=== Section Start ===

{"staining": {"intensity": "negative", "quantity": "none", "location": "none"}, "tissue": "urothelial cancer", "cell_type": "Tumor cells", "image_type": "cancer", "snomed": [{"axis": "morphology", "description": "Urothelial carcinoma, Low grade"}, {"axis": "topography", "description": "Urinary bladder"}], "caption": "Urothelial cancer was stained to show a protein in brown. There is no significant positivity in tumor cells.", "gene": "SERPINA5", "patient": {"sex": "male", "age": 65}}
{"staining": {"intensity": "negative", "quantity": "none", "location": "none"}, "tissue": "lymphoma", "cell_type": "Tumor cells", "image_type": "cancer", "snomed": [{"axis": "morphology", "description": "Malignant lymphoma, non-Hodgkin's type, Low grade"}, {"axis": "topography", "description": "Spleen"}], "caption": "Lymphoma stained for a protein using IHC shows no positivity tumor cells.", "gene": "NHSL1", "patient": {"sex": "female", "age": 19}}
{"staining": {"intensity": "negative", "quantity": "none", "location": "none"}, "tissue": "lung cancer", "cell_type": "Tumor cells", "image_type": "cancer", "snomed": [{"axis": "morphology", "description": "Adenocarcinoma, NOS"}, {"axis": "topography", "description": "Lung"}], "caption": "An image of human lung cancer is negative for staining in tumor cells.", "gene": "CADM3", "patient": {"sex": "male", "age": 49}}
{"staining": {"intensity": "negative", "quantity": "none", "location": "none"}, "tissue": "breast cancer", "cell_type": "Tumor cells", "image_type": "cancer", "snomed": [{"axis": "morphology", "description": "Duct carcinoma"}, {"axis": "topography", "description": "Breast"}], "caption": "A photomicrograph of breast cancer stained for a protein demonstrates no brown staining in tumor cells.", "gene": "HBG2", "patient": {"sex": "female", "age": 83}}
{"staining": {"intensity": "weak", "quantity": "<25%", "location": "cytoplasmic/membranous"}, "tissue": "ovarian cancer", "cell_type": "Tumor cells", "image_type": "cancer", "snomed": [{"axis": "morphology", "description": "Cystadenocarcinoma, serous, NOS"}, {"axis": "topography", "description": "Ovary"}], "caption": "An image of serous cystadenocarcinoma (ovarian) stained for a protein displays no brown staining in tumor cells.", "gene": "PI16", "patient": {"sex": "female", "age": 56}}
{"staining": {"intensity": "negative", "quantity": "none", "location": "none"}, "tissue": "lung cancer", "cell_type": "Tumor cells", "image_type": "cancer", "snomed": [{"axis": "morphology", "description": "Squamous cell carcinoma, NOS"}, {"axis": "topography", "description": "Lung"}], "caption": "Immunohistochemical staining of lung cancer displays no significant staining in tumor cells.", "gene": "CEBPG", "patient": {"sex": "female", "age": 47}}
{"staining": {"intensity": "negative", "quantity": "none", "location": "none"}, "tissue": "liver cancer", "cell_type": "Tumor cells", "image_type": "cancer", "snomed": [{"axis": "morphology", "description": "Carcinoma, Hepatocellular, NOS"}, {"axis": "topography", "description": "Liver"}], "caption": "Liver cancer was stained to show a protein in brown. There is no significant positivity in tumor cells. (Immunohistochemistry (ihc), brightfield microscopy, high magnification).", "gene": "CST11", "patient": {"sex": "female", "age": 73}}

=== Section End ===

- [WORK ITEM] In restating the data, begin at its first line, reproduce each line word for word, and conclude with the line that contains "non-Hodgkin's type, Low".

- [YOUR RESPONSE]
{"staining": {"intensity": "negative", "quantity": "none", "location": "none"}, "tissue": "urothelial cancer", "cell_type": "Tumor cells", "image_type": "cancer", "snomed": [{"axis": "morphology", "description": "Urothelial carcinoma, Low grade"}, {"axis": "topography", "description": "Urinary bladder"}], "caption": "Urothelial cancer was stained to show a protein in brown. There is no significant positivity in tumor cells.", "gene": "SERPINA5", "patient": {"sex": "male", "age": 65}}
{"staining": {"intensity": "negative", "quantity": "none", "location": "none"}, "tissue": "lymphoma", "cell_type": "Tumor cells", "image_type": "cancer", "snomed": [{"axis": "morphology", "description": "Malignant lymphoma, non-Hodgkin's type, Low grade"}, {"axis": "topography", "description": "Spleen"}], "caption": "Lymphoma stained for a protein using IHC shows no positivity tumor cells.", "gene": "NHSL1", "patient": {"sex": "female", "age": 19}}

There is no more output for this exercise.